Tasks to perform
a. According to the spacecraft passage, what caused Mariner 10's star-tracker to lose its lock on Canopus?
b. Please transcribe the spacecraft passage from "I find few things" up to and including "from the ground.".
c. Carry the spacecraft passage forward from its final sentence.

Document extract
········
I find few things more fascinating than remote fixes to distant spacecraft. We’ve used them surprisingly often, an outstanding case in point being the Galileo mission to Jupiter, launched in 1989. The failure of the craft’s high-gain antenna demanded that controllers maximize what they had left, using the low-gain antenna along with data compression and receiver upgrades on Earth to perform outstanding science. Galileo’s four-track tape recorder, critical for storing data for later playback, also caused problems that required study and intervention from the ground.

But as we saw yesterday, Galileo was hardly the first spacecraft to run into difficulties. The K2 mission, reviving Kepler by using sophisticated computer algorithms and photon pressure from the Sun, is a story in progress, with the discovery of super-Earth HIP 116454 b its first success. Or think all the way back to Mariner 10, launched in 1973 and afflicted with problems including flaking paint that caused its star-tracker to lose its lock on the guide star Canopus. The result: A long roll that burned hydrazine as thrusters tried to compensate for the motion. Controllers were able to use the pressure of solar photons on the spacecraft’s solar panels to create the torque necessary to counter the roll and re-acquire the necessary control.
········
[Saved entries]

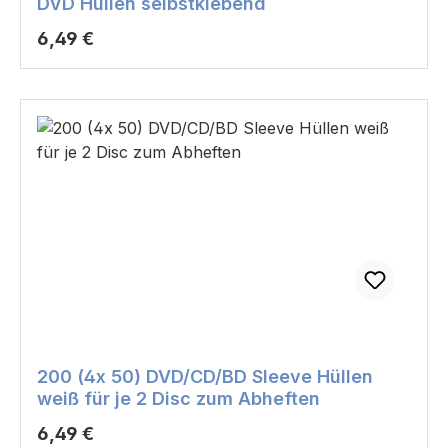
DVD Hüllen selbstklebend
Regulärer Preis:
6,49 €
200 (4x 50) DVD/CD/BD Sleeve Hüllen
weiß für je 2 Disc zum Abheften
Regulärer Preis:
6,49 €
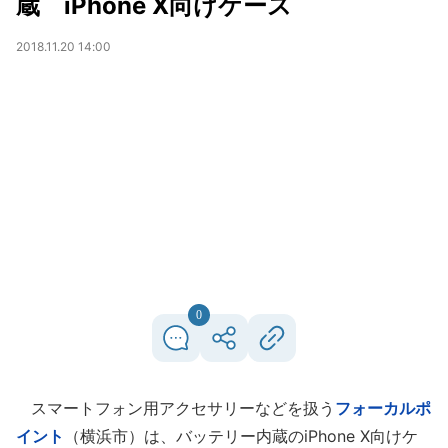
蔵 iPhone X向けケース
2018.11.20 14:00
0
スマートフォン用アクセサリーなどを扱う
フォーカルポ
イント
（横浜市）は、バッテリー内蔵のiPhone X向けケ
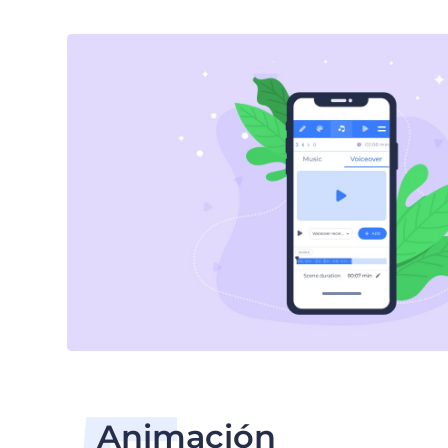
Animación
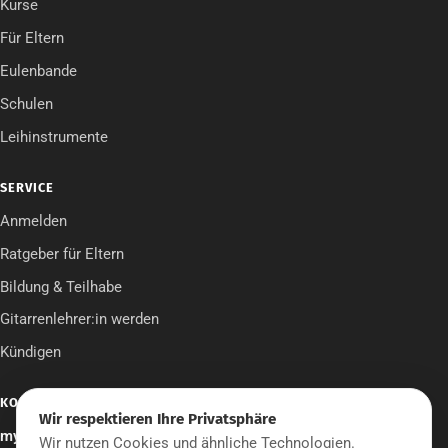
Kurse
Für Eltern
Eulenbande
Schulen
Leihinstrumente
SERVICE
Anmelden
Ratgeber für Eltern
Bildung & Teilhabe
Gitarrenlehrer:in werden
Kündigen
KONTAKT
Wir respektieren Ihre Privatsphäre
mymusicschool UG
Wir nutzen Cookies und ähnliche Technologien.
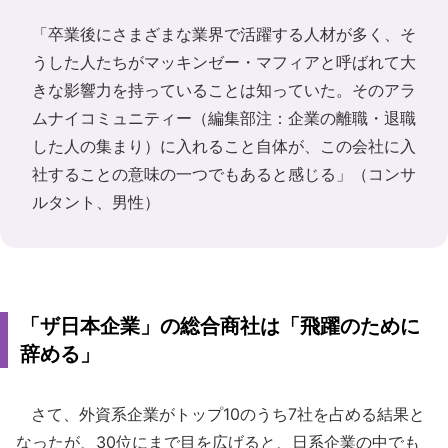
「卒業後にさまざまな業界で活躍する人材が多く、そ
うした人たちがマッキンゼー・マフィアと呼ばれて大
きな影響力を持っていることは知っていた。そのアラ
ムナイコミュニティー（編集部注：企業の離職・退職
した人の集まり）に入れること自体が、この会社に入
社することの意味の一つでもあると感じる」（コンサ
ルタント、男性）
「ザ日本企業」の総合商社は「飛躍のために
辞める」
さて、外資系企業がトップ10のうち7社を占める結果と
なったが、30位にまで目を広げると、日系企業の中でも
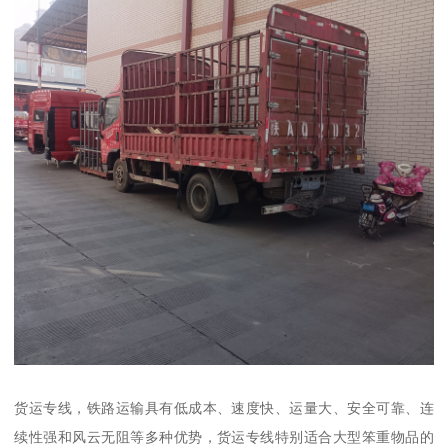
货运专线，铁路运输具有低成本、速度快、运量大、安全可靠、连
续性强和风云无阻等多种优势，货运专线特别适合大型笨重物品的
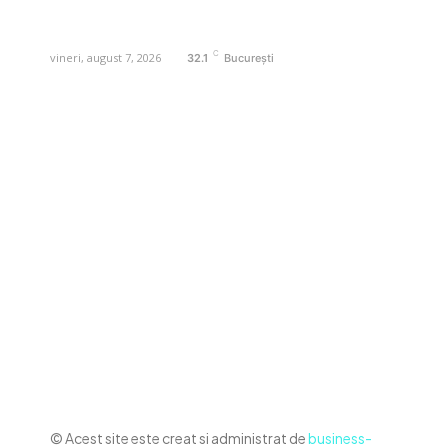
contact@business-edu.ro
C
vineri, august 7, 2026
32.1
București
Contact www.business-edu.ro
Politica de cookies (GDPR)
Politică de confidențialitate
Diverse Noutati
Afaceri si Industrii
Sanatate / Hobby
Auto
Relaxare si timp liber
Home & Deco
© Acest site este creat si administrat de
business-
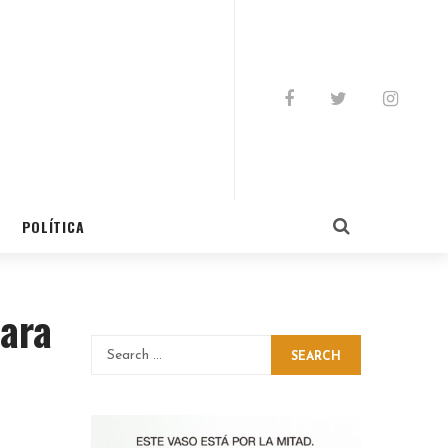
POLÍTICA
para
SEARCH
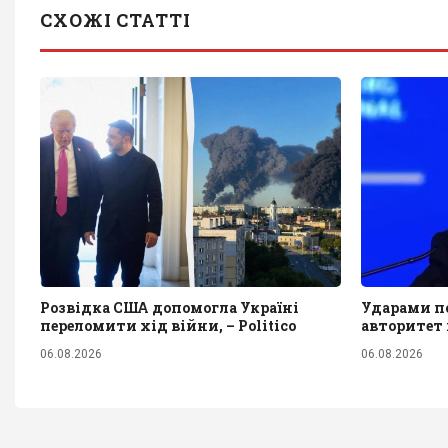
СХОЖІ СТАТТІ
Розвідка США допомогла Україні
Ударами по
переломити хід війни, – Politico
авторитет 
06.08.2026
06.08.2026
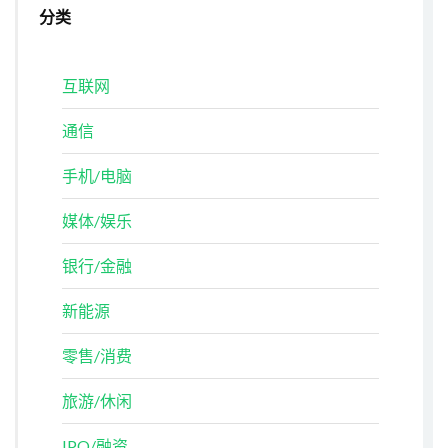
分类
互联网
通信
手机/电脑
媒体/娱乐
银行/金融
新能源
零售/消费
旅游/休闲
IPO/融资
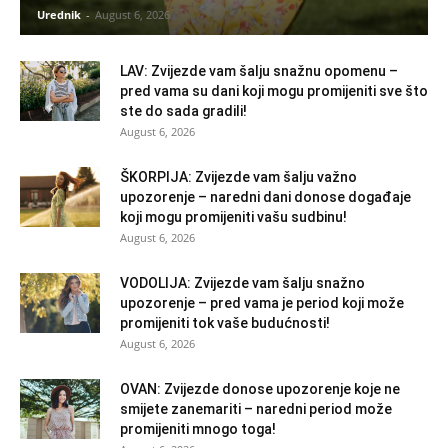
Urednik
-
August 6, 2026
LAV: Zvijezde vam šalju snažnu opomenu –
pred vama su dani koji mogu promijeniti sve što
ste do sada gradili!
August 6, 2026
ŠKORPIJA: Zvijezde vam šalju važno
upozorenje – naredni dani donose događaje
koji mogu promijeniti vašu sudbinu!
August 6, 2026
VODOLIJA: Zvijezde vam šalju snažno
upozorenje – pred vama je period koji može
promijeniti tok vaše budućnosti!
August 6, 2026
OVAN: Zvijezde donose upozorenje koje ne
smijete zanemariti – naredni period može
promijeniti mnogo toga!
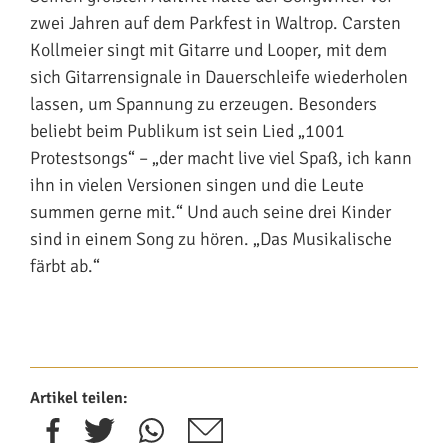
zwei Jahren auf dem Parkfest in Waltrop. Carsten
Kollmeier singt mit Gitarre und Looper, mit dem
sich Gitarrensignale in Dauerschleife wiederholen
lassen, um Spannung zu erzeugen. Besonders
beliebt beim Publikum ist sein Lied „1001
Protestsongs“ – „der macht live viel Spaß, ich kann
ihn in vielen Versionen singen und die Leute
summen gerne mit.“ Und auch seine drei Kinder
sind in einem Song zu hören. „Das Musikalische
färbt ab.“
Artikel teilen:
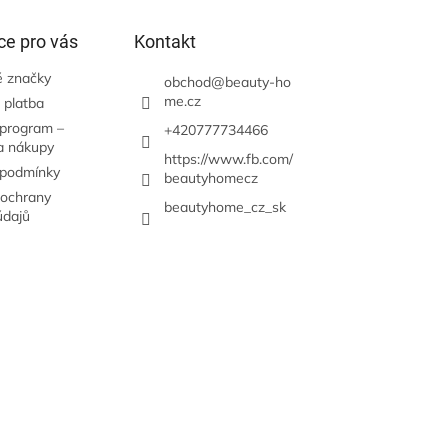
ce pro vás
Kontakt
 značky
obchod
@
beauty-ho
me.cz
 platba
 program –
+420777734466
a nákupy
https://www.fb.com/
 podmínky
beautyhomecz
ochrany
beautyhome_cz_sk
údajů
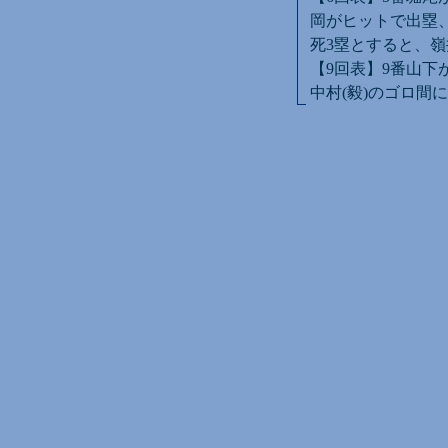
岡がヒットで出塁
死3塁とすると、嶺
【9回表】9番山下
中村(毅)のゴロ間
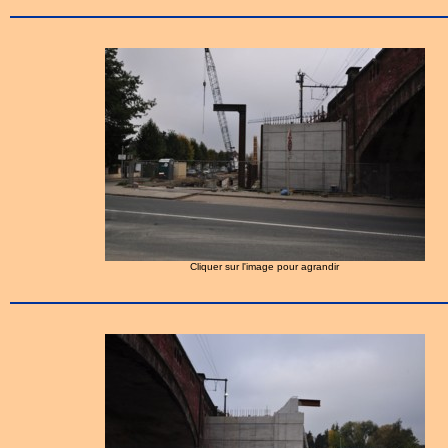
Cliquer sur l'image pour agrandir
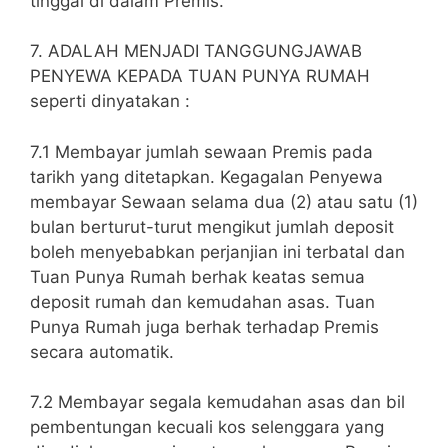
tinggal di dalam Premis.
7. ADALAH MENJADI TANGGUNGJAWAB
PENYEWA KEPADA TUAN PUNYA RUMAH
seperti dinyatakan :
7.1 Membayar jumlah sewaan Premis pada
tarikh yang ditetapkan. Kegagalan Penyewa
membayar Sewaan selama dua (2) atau satu (1)
bulan berturut-turut mengikut jumlah deposit
boleh menyebabkan perjanjian ini terbatal dan
Tuan Punya Rumah berhak keatas semua
deposit rumah dan kemudahan asas. Tuan
Punya Rumah juga berhak terhadap Premis
secara automatik.
7.2 Membayar segala kemudahan asas dan bil
pembentungan kecuali kos selenggara yang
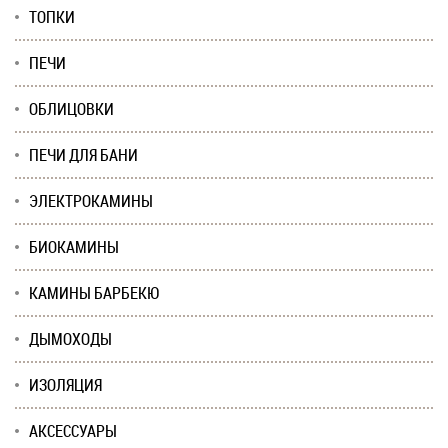
ТОПКИ
ПЕЧИ
ОБЛИЦОВКИ
ПЕЧИ ДЛЯ БАНИ
ЭЛЕКТРОКАМИНЫ
БИОКАМИНЫ
КАМИНЫ БАРБЕКЮ
ДЫМОХОДЫ
ИЗОЛЯЦИЯ
АКСЕССУАРЫ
········
Responses for each task
a. Flaking paint.

b.
I find few things more fascinating than remote fixes to distant spacecraft. We’ve used them surprisingly often, an outstanding case in point being the Galileo mission to Jupiter, launched in 1989. The failure of the craft’s high-gain antenna demanded that controllers maximize what they had left, using the low-gain antenna along with data compression and receiver upgrades on Earth to perform outstanding science. Galileo’s four-track tape recorder, critical for storing data for later playback, also caused problems that required study and intervention from the ground.

c.
The Messenger spacecraft also used pressure from solar photons as part of needed course adjustment on the way to Mercury, and now comes news of yet another inspired fix involving the same craft. Messenger was on course to impact Mercury’s surface by the end of March, 2015, having in the course of its four years in Mercury orbit (and six previous years enroute) used up most of its propellant. But controllers will now use pressurization gas in the spacecraft’s propulsion system to raise Messenger’s orbit enough to allow another month of operation.

The helium in question was used to pressurize the propellant tanks aboard the spacecraft. Let me quote Stewart Bushman (JHU/APL), lead propulsion engineer for the mission, on just what is going on here:

“The team continues to find inventive ways to keep MESSENGER going, all while providing an unprecedented vantage point for studying Mercury. To my knowledge this is the first time that helium pressurant has been intentionally used as a cold-gas propellant through hydrazine thrusters. These engines are not optimized to use pressurized gas as a propellant source. They have flow restrictors and orifices for hydrazine that reduce the feed pressure, hampering performance compared with actual cold-gas engines, which are little more than valves with a nozzle.”

Bushman adds that stretching propellant use is not the norm:

“Propellant, though a consumable, is usually not the limiting life factor on a spacecraft, as generally something else goes wrong first. As such, we had to become creative with what we had available. Helium, with its low atomic weight, is preferred as a pressurant because it’s light, but rarely as a cold gas propellant, because its low mass doesn’t get you much bang for your buck.”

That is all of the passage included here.